Are you surprised to see a book review from Sandie Herron instead of “Have You Heard?” about audio books? Before Sandie turned to audios, she posted reviews here under “Sandie’s Corner”. Tim Dorsey’s No Sunscreen for the Dead is due for release on January 15. Perfect timing for this review. Thank you, Sandie.

No Sunscreen for the Dead
Written by Tim Dorsey
Series:  Serge Storms
Book 22
Publisher:  William
Morrow (1/15/2019)
All I can say is Vintage Serge!  If you’ve never met him before, he’s a manic
maniac who loves Florida and its history. 
He crisscrosses the state compiling its oral history with his buddy
Coleman, who is perpetually drunk or high or both.  In this outing, Serge visits Sarasota.  While eating shoofly pie at a local Amish restaurant,
they befriend two retirees and offer them a ride home after missing their
shuttle bus.  They discover that this
couple has been scammed into buying a room full of humidifiers and
dehumidifiers.  Serge finds the salesman’s
card and makes sure he’ll never scam anyone again in a very unique way.

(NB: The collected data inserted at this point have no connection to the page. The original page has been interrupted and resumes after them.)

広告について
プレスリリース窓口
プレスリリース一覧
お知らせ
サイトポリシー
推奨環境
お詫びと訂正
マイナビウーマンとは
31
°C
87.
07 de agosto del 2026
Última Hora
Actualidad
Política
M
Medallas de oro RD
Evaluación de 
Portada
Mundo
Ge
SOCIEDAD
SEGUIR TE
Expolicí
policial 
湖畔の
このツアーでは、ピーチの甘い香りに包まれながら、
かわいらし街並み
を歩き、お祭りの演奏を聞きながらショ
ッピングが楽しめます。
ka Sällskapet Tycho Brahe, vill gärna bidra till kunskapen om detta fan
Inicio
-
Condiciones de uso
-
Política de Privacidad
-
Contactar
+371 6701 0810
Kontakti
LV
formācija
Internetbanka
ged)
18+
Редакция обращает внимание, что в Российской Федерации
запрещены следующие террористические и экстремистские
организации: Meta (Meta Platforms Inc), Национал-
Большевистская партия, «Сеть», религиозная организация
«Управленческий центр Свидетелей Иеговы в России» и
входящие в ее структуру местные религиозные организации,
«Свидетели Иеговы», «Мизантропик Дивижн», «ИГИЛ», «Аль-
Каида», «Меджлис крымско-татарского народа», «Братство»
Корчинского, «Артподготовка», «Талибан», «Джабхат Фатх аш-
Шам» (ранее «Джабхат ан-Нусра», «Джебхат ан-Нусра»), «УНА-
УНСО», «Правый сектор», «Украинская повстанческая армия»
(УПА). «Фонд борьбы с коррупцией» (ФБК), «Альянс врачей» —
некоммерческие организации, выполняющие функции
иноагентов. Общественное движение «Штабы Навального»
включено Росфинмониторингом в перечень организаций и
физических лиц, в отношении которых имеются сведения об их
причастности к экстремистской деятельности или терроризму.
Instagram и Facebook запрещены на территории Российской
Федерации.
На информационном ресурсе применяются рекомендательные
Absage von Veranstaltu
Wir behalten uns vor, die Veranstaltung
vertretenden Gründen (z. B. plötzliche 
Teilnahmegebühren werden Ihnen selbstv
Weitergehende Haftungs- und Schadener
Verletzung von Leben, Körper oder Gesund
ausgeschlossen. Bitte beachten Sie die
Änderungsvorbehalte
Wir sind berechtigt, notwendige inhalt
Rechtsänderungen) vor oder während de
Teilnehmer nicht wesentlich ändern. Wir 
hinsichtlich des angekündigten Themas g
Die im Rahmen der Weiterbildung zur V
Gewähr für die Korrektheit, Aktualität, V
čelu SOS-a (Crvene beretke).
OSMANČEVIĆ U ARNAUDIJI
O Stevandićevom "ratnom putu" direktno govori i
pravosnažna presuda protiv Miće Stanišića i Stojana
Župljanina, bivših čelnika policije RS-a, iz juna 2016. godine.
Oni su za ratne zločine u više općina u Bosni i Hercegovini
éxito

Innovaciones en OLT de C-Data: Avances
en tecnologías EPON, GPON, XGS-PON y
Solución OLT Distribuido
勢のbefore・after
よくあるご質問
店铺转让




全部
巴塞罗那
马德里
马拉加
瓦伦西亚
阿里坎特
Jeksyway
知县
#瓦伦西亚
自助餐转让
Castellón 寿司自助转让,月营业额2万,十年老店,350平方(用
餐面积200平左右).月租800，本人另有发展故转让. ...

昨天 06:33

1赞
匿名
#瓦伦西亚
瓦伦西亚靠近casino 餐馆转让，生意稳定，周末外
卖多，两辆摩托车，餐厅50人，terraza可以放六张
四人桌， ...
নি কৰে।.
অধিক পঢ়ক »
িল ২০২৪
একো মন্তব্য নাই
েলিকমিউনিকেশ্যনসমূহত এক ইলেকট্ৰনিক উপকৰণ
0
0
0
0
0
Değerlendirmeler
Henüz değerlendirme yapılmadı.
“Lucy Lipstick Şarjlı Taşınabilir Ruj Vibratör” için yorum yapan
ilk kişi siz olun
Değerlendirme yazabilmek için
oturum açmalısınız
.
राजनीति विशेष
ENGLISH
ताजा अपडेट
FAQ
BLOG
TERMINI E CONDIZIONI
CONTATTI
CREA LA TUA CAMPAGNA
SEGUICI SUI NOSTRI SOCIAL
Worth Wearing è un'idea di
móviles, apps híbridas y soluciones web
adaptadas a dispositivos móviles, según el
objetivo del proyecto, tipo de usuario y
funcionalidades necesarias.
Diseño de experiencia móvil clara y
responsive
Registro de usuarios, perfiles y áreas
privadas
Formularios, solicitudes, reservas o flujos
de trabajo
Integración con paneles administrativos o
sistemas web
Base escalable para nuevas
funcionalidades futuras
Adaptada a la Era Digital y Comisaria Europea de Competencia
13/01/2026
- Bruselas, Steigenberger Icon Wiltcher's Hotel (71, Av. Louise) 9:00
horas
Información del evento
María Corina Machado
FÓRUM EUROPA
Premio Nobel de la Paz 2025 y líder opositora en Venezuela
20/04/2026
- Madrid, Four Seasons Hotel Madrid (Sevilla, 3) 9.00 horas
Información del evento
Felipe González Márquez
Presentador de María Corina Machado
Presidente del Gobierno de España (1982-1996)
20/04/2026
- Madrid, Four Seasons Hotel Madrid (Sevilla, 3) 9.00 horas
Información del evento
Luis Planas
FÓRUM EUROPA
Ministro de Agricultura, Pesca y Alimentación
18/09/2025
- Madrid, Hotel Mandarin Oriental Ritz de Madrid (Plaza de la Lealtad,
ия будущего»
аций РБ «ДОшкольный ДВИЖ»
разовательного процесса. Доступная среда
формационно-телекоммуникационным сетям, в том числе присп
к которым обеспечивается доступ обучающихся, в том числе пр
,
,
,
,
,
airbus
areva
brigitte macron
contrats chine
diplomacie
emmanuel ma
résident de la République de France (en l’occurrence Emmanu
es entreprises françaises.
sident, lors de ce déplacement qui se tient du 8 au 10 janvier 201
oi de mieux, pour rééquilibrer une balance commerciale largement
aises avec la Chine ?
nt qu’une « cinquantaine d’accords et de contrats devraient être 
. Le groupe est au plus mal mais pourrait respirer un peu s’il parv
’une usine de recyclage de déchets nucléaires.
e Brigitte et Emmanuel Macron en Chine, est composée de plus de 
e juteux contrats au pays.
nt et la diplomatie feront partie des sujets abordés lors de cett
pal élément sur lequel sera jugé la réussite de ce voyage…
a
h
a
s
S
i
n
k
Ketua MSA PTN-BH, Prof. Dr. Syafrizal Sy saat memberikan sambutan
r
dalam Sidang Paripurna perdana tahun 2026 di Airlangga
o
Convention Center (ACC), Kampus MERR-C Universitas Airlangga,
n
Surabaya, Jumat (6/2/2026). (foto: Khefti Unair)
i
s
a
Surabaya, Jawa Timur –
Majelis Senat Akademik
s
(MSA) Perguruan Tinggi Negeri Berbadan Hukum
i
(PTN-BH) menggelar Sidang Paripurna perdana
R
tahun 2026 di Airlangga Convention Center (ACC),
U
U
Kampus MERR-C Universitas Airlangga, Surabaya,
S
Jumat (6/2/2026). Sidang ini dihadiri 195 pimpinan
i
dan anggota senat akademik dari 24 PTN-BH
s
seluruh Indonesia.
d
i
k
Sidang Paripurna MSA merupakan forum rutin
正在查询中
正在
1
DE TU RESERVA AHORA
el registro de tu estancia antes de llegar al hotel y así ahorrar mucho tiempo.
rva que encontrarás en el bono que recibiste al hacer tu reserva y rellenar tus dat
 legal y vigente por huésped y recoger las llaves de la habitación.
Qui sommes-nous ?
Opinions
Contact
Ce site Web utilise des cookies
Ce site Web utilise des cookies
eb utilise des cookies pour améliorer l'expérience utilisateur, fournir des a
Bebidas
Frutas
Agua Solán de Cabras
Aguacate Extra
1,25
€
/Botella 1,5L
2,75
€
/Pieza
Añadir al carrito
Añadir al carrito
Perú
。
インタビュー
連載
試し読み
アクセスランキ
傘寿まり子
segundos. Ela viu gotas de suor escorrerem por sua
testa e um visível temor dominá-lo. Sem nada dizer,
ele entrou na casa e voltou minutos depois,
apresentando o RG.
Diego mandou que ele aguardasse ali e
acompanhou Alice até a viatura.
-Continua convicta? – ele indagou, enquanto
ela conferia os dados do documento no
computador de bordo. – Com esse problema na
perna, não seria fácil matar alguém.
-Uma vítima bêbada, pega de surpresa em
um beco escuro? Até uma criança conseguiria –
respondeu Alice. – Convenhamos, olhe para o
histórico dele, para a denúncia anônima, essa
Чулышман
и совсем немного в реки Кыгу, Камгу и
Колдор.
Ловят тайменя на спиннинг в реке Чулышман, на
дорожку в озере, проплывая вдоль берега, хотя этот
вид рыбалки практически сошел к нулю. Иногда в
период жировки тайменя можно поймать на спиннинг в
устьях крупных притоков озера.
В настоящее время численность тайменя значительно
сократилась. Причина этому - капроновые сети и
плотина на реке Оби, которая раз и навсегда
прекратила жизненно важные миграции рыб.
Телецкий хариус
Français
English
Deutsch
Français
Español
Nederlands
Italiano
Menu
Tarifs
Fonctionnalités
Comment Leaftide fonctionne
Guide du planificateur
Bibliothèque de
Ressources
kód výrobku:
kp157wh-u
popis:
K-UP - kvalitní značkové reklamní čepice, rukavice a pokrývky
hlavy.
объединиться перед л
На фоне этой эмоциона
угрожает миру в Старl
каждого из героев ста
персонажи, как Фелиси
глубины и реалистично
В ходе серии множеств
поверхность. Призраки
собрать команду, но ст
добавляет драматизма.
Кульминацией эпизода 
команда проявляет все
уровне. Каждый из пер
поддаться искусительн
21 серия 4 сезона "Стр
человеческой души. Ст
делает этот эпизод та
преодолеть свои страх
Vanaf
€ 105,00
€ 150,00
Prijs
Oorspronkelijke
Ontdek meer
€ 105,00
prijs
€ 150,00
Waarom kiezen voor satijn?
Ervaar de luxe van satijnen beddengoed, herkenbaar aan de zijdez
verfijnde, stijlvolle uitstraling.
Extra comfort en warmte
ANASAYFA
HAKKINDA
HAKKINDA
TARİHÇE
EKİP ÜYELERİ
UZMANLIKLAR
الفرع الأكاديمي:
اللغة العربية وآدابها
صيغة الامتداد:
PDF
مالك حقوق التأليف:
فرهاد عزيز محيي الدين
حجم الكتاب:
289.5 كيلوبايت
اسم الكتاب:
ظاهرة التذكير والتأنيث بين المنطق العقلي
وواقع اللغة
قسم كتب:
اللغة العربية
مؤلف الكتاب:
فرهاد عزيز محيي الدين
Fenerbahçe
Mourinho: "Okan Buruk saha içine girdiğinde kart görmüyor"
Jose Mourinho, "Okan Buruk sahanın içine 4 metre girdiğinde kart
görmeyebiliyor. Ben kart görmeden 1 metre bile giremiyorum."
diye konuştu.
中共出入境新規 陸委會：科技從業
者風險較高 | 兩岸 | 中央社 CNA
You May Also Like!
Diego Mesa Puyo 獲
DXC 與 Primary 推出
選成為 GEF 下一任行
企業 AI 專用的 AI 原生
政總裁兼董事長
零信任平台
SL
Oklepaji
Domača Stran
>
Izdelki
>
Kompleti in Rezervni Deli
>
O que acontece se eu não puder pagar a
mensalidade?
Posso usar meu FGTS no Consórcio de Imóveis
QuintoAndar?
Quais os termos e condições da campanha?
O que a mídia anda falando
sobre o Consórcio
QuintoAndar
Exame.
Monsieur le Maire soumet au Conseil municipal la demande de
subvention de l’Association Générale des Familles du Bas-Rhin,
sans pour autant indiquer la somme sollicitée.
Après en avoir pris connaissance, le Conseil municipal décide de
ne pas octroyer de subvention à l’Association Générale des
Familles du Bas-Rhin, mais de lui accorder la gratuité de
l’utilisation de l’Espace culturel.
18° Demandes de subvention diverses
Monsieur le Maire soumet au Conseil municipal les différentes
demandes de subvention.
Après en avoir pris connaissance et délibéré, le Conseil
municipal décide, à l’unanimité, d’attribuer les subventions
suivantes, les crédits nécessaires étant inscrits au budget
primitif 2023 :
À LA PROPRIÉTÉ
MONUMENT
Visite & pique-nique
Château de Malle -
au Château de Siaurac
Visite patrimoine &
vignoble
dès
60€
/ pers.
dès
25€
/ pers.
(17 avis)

Meanwhile we meet Theodore Pruitt and his son Teddy in
1957.  Teddy loves rockets, models, and
shortwave radio.   In 1970 while in high
school, after one of his letters is read in Moscow, Teddy is befriended by
Tofer, posing as a college student.  When
Teddy’s draft number is chosen, Tofer encourages him to join the Navy in order
to record all the movements of their subs with nuclear weapons. 
Benmont Pinch works at Life-Armor, a Tampa security firm
which protects personal identities.  However, when clients sign “terms of agreement,”
they disclose all sorts of personal information which another department in the
company then sells to other clients. 
Benmont is a genius with statistics and discovers a strange pattern in
the last four digits of Social Security numbers.  Sequential numbers usually indicate twins,
but Benmont discovers people in witness protection given sequential
numbers.  He tells his boss who calls a
friend in the FBI and suddenly all the data is classified. 
A rash of double homicides staged as murder-suicides are
occurring all over Florida with no apparent pattern among them.  Benmont discovers a common element among them
yet the lawyers for the company hush him up.
Serge continues to find members of the Boca Vista Lago Isle
Shores Retirement Community who have been scammed and dispenses of those
salesmen, which scares off the rest of them. 
Serge and Coleman become unofficial members of the park, sharing their
field trips, evening storm watching, and participating in aqua aerobics.  Sex, drugs, and rock and roll ensue.

All of these plotlines grow and combine, ultimately
converging in one big bang.  Serge and
Coleman have definitely added an irrepressibly chaotic chapter to Florida
history. It’s all the genius of author Tim Dorsey who presents a (mostly) believable,
madcap adventure gone awry yet under the control of Serge and his
sidekick.  Dorsey can take some of
today’s headlines and events and include them as elements of fiction that seem insane.
 Even the craziest ideas become
plausible, begging to be episodes on the “Mythbusters” television show.  Serge explains all before setting off in
another Florida adventure I can’t wait to read.